On a ridge above the ravine was a cracked old house with a stone patio that kind of crumbled down the hill below the first O of the Hollywood sign. On the edge of that patio sat a barefoot young woman looking down past the ravine at the dark little forest that grew around the Hollywood Reservoir. She was twenty-seven. Her name was Daisy Valentine. She held an old Pentax camera in her hand. When she saw a little glow of light rise up through the trees, her eyes lit up. Excited, she slipped off her patio and scrambled down the brushy hill toward it. The only sound in the night was the sharp “Click. Click. Click” of her camera as she snapped pictures. Nearer to the forest, she stopped by a rock, bracing herself as she rattled off another 24 snaps of the puff of light as it ascended into the starless sky above LA. A gang of coyotes yelped and howled. She moved toward them. She stopped when she came upon the skinny coyote with something in its mouth.

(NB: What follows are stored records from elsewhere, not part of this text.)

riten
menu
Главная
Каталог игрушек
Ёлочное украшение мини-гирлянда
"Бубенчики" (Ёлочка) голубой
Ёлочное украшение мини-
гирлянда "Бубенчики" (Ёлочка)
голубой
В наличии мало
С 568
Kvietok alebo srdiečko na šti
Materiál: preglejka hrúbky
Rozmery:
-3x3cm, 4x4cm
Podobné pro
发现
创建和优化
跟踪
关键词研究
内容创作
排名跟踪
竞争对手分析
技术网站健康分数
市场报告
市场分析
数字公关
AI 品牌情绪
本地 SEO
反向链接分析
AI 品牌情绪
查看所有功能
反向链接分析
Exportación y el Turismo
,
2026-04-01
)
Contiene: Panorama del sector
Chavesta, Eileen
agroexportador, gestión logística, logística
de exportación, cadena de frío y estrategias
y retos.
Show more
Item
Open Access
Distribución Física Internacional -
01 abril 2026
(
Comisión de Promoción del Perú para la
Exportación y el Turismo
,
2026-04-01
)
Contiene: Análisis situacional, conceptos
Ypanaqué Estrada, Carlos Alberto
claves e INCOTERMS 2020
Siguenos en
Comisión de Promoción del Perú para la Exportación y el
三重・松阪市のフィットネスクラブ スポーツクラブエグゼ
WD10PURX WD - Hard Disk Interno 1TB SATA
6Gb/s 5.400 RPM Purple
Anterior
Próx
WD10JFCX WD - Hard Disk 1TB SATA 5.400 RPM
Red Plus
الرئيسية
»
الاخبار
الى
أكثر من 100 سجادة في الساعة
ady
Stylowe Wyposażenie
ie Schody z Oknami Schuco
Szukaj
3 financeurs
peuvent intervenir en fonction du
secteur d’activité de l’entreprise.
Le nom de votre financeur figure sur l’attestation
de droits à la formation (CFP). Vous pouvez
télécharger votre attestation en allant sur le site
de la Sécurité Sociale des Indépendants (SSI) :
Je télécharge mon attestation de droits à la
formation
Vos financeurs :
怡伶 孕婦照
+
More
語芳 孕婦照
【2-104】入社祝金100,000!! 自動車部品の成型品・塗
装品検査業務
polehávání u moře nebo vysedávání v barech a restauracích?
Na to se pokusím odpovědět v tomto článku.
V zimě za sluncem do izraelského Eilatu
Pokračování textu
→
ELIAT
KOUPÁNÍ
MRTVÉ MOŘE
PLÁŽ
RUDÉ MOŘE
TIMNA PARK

“Let it go.” She told him. But he didn’t. He held on… to the little child’s arm in his mouth.

“Let it go–” she said again. “Here, have these,” she pulled a small bag of Cheetos out of a pocket and offered them. It was hardly a fair trade and she knew it. He shook his head and skulked away with the arm, toward the ravine. She looked up at the sky. The little puff of light disappeared into the heavens. She turned and went back up the hill.